Özellikle Newroz mesajına yönelik bazı Alevi kesimlerin eleştirisel yaklaşması bu konferansın ilk gününde de gündeme geldi. Görüldüki, bazı çevreler bu konuda iyi niyetli kaygılarını dile getirirken, kimi politik çevrelerde Kürt hareketinin Alevi halkına yönelik yaklaşımlarını manipüle etmek için bu durumu kurcalamaktadır. Ancak Öcalan'ın Konferansta okunan mesajı bu duruma deyim yerindeyse 'dur' diyecek nitelikteydi. Bundan sonra Newroz mesajına yönelik değişik atıflarda bulunanların Öcalan'ın Brüksel konferansına gönderdiği mesajınıda okumaları gerekiyor. Öcalan'ın ve Kürt hareketinin Alevilere yönelik düşünceleri o mesajda bir kez daha ifade edildi. Ve konferansta hazır bulunan Alevi temsilcileri üzerinde çok önemli pozitif bir etki yaptığı da zaten konuşmalara yansıdı.

Ezidi temsilcilerde katılıp sorunlarını gündeme getirdiler. Ancak bazı sebepleri olsa da konferans hazırlık komitesinin Ezidilere yönelik daha fazla pozitif ayrımcılık yapması gerekiyordu.

Avrupa'daki  Kürdistanlı ve Türkiyeli tüm halkları temsilen üç kuşaktan delegeler hazırdı. Ama gençlerin katılımı her açıdan eksikti. Konferans bundan sonra bir kurum olarak hareket edecekse gençlere yönelik çalışma yürütmesi gerekiyor.
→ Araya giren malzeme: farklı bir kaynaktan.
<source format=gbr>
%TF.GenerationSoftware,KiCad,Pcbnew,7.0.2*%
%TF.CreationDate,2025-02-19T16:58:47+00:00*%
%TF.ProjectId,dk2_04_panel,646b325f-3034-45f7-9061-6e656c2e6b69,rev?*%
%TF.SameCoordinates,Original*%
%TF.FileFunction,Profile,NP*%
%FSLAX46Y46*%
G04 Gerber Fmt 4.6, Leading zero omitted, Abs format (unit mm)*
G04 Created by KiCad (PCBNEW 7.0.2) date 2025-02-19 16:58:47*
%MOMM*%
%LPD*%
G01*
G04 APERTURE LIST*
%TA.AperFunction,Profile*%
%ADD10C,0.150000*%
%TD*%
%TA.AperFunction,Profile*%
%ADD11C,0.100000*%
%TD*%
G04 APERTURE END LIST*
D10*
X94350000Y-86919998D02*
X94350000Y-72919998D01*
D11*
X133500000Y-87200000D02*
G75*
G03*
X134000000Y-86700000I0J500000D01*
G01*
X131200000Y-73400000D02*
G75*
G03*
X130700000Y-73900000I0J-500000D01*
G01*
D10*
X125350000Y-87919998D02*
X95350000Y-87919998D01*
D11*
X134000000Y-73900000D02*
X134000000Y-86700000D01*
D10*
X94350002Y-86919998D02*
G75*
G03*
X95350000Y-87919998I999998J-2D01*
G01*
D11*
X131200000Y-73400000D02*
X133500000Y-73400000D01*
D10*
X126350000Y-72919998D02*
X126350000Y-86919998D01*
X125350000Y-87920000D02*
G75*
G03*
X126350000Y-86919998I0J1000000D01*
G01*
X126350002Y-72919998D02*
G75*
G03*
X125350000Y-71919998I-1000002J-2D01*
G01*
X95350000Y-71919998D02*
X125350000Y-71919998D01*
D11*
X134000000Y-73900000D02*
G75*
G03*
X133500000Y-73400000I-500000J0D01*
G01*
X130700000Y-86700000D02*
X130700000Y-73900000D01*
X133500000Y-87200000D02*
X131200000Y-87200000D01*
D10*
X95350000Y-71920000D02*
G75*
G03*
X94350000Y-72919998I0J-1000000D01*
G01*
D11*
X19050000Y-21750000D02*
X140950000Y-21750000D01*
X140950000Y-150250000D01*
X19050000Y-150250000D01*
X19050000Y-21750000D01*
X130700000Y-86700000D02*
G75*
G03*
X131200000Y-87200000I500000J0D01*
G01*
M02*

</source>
Eğer, gençler bu platforma yer bulamazlarsa bir kaç sene sonra kuşak kopuşları yaşanacaktır. Ve Avrupa'da şekillenen yeni kuşağın enerjisi ülkedeki toplumsal, siyasal ve kültürel alana kanalize edilemeyecektir.

Kadın hareket ve kurumları doğal olarak temsil edildiler. Karar aşamalarında ve tartışmalarda belirleyeci bir performans sergilendi. 
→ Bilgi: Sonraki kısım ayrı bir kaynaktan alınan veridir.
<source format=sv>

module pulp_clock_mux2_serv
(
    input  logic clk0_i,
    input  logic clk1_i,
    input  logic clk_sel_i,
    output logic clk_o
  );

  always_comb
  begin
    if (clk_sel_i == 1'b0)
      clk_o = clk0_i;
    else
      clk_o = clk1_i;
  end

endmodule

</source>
Kuşkusuz Kürt hareketiyle doğrudan ve ilk defa aynı zeminde bir araya gelen çevrelerde vardı. Ve Kürdistan'da 30 yıl süren mücadele ve direnişin bu kesimlerde zamanda hak ettiği ilgiyi görmemesi sadece Kürtlerin canını acıtmadı. Sistemi canavarlaştırdı ve bu canavar Gezi olaylarında da görüldüğü gibi herkesi yemeye başladı. Gerek Avrupa'da ve gerekse Türkiye'de bu konu son dönemlerde defalardır analiz ediliyor. 

Konferans yapısı adeta Anadolu ve Mezopotamya'nın fotoğrafıydı. Bu coğrafyanın zenginliklerine ışık tuttuğu gibi, trajedi, acı ve soykırımları da anımsatıyordu. Nelerin yaşandığı sadece söz ve cümlelerle ifade edilmiyordu. Tarihin en mağdur, en acı çekmiş, sistemin her türlü belasını çekmiş halkların, inançların çocuklarıydılar, kendileriydiler...
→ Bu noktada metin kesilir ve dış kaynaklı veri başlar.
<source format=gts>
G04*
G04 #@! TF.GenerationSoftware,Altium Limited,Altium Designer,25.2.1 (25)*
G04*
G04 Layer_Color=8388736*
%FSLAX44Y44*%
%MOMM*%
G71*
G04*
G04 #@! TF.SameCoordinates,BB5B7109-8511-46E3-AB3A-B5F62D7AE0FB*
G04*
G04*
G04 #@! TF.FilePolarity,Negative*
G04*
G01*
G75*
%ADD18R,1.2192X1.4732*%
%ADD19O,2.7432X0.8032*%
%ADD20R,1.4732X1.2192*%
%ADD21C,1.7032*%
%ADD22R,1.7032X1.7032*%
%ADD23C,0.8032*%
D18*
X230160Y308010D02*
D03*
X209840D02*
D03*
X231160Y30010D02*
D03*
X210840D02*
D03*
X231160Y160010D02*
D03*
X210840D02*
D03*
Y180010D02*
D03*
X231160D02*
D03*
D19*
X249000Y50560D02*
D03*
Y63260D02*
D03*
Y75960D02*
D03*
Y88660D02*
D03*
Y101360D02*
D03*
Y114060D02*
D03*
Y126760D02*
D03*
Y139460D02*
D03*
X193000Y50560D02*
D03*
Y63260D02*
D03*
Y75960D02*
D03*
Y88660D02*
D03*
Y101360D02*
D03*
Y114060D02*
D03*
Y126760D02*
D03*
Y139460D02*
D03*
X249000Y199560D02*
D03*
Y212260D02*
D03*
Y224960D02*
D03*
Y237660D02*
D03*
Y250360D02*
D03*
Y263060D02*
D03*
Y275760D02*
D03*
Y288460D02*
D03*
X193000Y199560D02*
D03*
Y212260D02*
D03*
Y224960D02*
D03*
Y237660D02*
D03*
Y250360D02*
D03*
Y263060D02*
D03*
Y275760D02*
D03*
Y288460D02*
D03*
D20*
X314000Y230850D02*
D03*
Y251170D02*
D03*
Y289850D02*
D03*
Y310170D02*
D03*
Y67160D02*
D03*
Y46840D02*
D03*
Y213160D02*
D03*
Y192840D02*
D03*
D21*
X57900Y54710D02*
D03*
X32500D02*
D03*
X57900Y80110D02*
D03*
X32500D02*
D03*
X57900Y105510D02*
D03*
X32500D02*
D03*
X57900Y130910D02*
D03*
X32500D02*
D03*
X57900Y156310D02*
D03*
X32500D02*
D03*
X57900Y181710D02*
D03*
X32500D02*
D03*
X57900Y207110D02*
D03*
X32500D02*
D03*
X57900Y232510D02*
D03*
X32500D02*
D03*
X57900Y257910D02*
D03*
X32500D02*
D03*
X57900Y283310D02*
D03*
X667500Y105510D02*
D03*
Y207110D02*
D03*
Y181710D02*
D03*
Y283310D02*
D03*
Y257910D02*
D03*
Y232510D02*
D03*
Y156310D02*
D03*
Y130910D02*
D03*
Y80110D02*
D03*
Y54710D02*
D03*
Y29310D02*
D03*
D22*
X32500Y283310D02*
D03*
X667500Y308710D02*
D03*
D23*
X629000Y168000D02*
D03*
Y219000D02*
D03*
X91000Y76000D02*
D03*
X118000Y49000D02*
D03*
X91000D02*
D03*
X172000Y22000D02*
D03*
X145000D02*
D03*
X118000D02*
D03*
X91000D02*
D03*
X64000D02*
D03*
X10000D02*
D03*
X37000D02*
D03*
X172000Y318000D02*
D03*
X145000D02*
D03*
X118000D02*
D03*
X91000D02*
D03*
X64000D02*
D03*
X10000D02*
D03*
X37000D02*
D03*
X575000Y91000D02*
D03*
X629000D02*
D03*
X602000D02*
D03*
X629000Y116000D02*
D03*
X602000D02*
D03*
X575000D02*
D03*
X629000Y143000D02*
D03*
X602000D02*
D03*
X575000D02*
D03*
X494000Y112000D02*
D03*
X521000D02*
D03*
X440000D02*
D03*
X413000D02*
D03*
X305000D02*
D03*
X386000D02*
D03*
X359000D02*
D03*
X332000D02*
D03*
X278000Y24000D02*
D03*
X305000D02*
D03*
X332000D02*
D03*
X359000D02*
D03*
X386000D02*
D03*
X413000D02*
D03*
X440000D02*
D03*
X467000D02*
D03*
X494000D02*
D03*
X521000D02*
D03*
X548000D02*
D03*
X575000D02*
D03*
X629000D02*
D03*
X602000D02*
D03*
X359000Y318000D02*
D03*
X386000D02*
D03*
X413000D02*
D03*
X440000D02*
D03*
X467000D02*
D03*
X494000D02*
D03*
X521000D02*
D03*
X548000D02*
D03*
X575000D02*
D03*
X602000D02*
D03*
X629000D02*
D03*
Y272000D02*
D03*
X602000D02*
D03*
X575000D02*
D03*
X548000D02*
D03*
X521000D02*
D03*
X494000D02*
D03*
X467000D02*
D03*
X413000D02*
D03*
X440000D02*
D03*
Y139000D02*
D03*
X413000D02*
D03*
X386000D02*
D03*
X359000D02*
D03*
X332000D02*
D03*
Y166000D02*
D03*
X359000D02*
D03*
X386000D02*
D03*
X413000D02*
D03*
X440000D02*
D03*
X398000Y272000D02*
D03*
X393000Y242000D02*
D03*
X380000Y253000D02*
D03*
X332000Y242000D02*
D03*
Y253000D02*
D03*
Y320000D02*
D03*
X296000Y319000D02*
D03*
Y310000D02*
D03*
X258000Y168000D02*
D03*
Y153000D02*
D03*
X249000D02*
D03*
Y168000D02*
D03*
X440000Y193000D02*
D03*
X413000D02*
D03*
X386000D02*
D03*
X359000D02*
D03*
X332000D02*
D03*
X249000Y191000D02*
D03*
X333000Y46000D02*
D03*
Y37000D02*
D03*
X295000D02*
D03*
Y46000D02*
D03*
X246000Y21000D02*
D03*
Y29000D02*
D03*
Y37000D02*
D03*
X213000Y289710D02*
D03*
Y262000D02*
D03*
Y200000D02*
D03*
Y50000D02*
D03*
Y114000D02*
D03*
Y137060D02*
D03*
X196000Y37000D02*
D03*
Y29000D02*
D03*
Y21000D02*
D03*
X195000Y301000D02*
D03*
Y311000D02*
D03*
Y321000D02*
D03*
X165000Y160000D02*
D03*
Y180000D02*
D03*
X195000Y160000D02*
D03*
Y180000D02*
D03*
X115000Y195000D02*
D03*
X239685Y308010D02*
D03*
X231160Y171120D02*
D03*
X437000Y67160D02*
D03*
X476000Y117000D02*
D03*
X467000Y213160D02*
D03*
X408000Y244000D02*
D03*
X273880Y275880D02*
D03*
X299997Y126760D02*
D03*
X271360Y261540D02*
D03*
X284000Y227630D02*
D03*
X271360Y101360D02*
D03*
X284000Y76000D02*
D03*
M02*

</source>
Konferans için bir çok şey belirtilebilinir. Olumlu ve olumsuz tarafları değerlendirme ve eleştiri konusu olabilir. Ama bir meclis oluştu ve meclis bünyesinde 6 komisyon çalışmalarını sürdürecek. Konferans yapısı Demokratik çözüm sürecinde aktif rol aldığını Remzi Kartal'ın deyimiyle bunun için 'sözleşmesi' en olumlu gelişmedir.

Konferans Ankara, Amed ve henüz ne zaman yapılacağı net olmayan Hewler konferansıyla paralel çalışacak. Bu anlamda düşünsel ve prafik bir havuz oluşacak. Bu sistem dışı tüm kesimler için yeni bir mücadele ivmesidir. Eğer bu ivme kırılmaz ve bu tempoyla devam ederse, Türkiye ve Kürdistan'daki siyasal ve sosyal yapısına iki üç sene içerisinde belirleyici bir konuma gelecektir.